=== RECORDS FOR THIS TASK ===
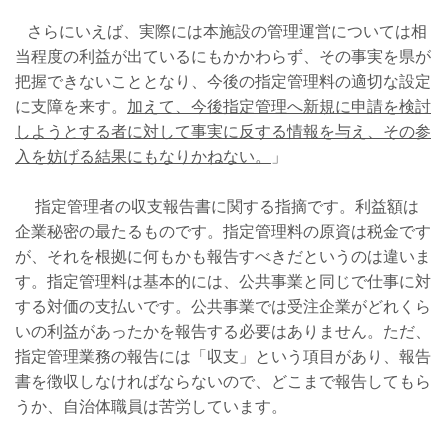
さらにいえば、実際には本施設の管理運営については相
当程度の利益が出ているにもかかわらず、その事実を県が
把握できないこととなり、今後の指定管理料の適切な設定
に支障を来す。
加えて、今後指定管理へ新規に申請を検討
しようとする者に対して事実に反する情報を与え、その参
入を妨げる結果にもなりかねない。
」
指定管理者の収支報告書に関する指摘です。利益額は
企業秘密の最たるものです。指定管理料の原資は税金です
が、それを根拠に何もかも報告すべきだというのは違いま
す。指定管理料は基本的には、公共事業と同じで仕事に対
する対価の支払いです。公共事業では受注企業がどれくら
いの利益があったかを報告する必要はありません。ただ、
指定管理業務の報告には「収支」という項目があり、報告
書を徴収しなければならないので、どこまで報告してもら
うか、自治体職員は苦労しています。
===
Copy out the text lines of the data with every "指定管理料" replaced by "管理委託料" and everything else unchanged, leaving out the pictures.

YOUR RESPONSE:
さらにいえば、実際には本施設の管理運営については相
当程度の利益が出ているにもかかわらず、その事実を県が
把握できないこととなり、今後の管理委託料の適切な設定
に支障を来す。
加えて、今後指定管理へ新規に申請を検討
しようとする者に対して事実に反する情報を与え、その参
入を妨げる結果にもなりかねない。
」
指定管理者の収支報告書に関する指摘です。利益額は
企業秘密の最たるものです。管理委託料の原資は税金です
が、それを根拠に何もかも報告すべきだというのは違いま
す。管理委託料は基本的には、公共事業と同じで仕事に対
する対価の支払いです。公共事業では受注企業がどれくら
いの利益があったかを報告する必要はありません。ただ、
指定管理業務の報告には「収支」という項目があり、報告
書を徴収しなければならないので、どこまで報告してもら
うか、自治体職員は苦労しています。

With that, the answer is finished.